Les objectifs sont clairs, les jalons fixés et les trois points suivants sont maintenant acquis : 1 – les retraites sont devenues sacrées, 2 – les impôts peuvent encore augmenter (« Vas-y, Michel, ça passe large ! ») et enfin 3 – la résilience française est telle qu’envisager la moindre coupe dans les dépenses est vu comme une plaisanterie de mauvais goût.

1. On ne touche pas aux retraités

La Macronie a bien compris que l’intégralité de sa légitimité (de plus en plus évanescente) est tirée d’un nombre pourtant décroissant de retraités encore favorable au statuquo. C’est donc sans surprise que la journée d’esclavage de solidarité a été votée par le Sénat avec d’autant plus de décontraction que les députés et les sénateurs ne sont pas concernés par cette solidarité qui ne s’appliquera pas – Ooouf – à leur indemnité.

On peut se demander ce qui pourrait se passer si, d’aventure, des masses de Français facétieux refusaient de travailler juste ce jour-là, voire de poser une journée de RTT ou de vacances, sans même évoquer ceux qui pourraient tomber malencontreusement malade ou ceux qui auraient l’idée intéressante de faire grève. Dans ces cas, quelle richesse pourra-t-on retirer de cette journée ?

* **Lignes fournies**

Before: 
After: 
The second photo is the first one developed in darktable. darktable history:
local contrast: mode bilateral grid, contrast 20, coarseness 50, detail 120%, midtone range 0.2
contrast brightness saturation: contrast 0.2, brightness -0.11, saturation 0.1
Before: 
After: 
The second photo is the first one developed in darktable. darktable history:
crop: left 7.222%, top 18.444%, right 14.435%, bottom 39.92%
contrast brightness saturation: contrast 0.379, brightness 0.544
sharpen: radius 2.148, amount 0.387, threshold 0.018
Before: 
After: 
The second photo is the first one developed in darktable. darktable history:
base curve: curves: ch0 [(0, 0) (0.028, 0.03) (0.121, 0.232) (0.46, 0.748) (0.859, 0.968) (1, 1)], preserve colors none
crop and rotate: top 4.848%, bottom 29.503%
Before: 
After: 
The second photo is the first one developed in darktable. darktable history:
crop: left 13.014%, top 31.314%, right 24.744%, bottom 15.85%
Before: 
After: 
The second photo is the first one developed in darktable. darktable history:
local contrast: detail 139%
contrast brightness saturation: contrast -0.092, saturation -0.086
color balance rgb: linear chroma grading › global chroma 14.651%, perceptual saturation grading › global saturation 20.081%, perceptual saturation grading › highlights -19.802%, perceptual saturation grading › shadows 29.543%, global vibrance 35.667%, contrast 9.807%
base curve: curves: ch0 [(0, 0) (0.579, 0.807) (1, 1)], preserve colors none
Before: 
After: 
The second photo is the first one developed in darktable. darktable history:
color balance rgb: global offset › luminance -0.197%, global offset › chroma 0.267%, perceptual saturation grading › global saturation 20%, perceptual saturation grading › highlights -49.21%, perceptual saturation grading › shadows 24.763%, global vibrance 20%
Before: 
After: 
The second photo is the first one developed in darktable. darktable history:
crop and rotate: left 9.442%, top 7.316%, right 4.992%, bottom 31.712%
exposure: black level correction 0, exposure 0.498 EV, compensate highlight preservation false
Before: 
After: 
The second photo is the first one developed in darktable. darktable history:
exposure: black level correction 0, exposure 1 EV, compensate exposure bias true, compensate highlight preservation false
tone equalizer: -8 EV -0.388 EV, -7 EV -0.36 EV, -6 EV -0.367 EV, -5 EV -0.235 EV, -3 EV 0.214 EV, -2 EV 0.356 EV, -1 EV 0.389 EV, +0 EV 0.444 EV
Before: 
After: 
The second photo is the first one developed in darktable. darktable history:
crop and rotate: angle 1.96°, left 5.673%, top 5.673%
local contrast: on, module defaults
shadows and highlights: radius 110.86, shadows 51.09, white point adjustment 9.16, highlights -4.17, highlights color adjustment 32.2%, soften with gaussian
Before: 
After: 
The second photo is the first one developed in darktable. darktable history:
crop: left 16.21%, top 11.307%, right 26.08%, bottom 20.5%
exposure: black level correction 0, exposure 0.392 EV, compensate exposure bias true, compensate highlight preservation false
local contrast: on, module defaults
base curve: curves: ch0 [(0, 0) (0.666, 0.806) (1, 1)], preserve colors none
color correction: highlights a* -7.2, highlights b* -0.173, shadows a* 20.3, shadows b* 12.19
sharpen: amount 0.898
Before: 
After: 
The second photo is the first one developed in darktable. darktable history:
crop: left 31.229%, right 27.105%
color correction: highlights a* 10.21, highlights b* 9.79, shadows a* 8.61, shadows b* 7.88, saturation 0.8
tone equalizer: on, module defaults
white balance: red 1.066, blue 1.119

* **Consigne**
Reprenez le texte sur les retraites et la journée de solidarité juste après sa dernière phrase, puis rédigez-en la suite. Les lignes proviennent d'une autre source que l'extrait.

* **Résultat de l'exercice**
En attendant et parallèlement, après d’âpres négociations entre Barnier (Macron en version vieux) et Wauquiez (qui a du mal à représenter autre chose que lui-même, et encore), on a définitivement enterré l’idée d’économie qui aurait consisté à ne pas toucher aux retraites du tout, c’est-à-dire à ne pas les indexer sur l’inflation et permettre ainsi un transfert de richesse un peu moins violent entre la population active et la population retraitée. Au contraire, il a été décidé d’une petite revalorisation par ci, d’une indexation par-là, et petit-à-petit, l’effort porté sur les populations actives continue de gonfler en toute désinvolture.

2. On augmente les impôts tous azimuts

Bon, inutile de lister ici toutes les mesures qui seront mises en place dans les prochains mois pour tabasser avec soin le contribuable à chaque coin de rue, la presse s’en charge au fil des jours. Notons cependant l’ironie mordante du mécanisme de bonus/malus CO2 et au poids sur les véhicules : son renforcement assez violent ayant été rejeté par les députés pour les voitures neuves, ces derniers proposent à présent de l’appliquer l’année prochaine rétroactivement sur les véhicules d’occasion

Oui oui, sur l’occasion, et oui oui, rétroactivement. Vous avez bien lu.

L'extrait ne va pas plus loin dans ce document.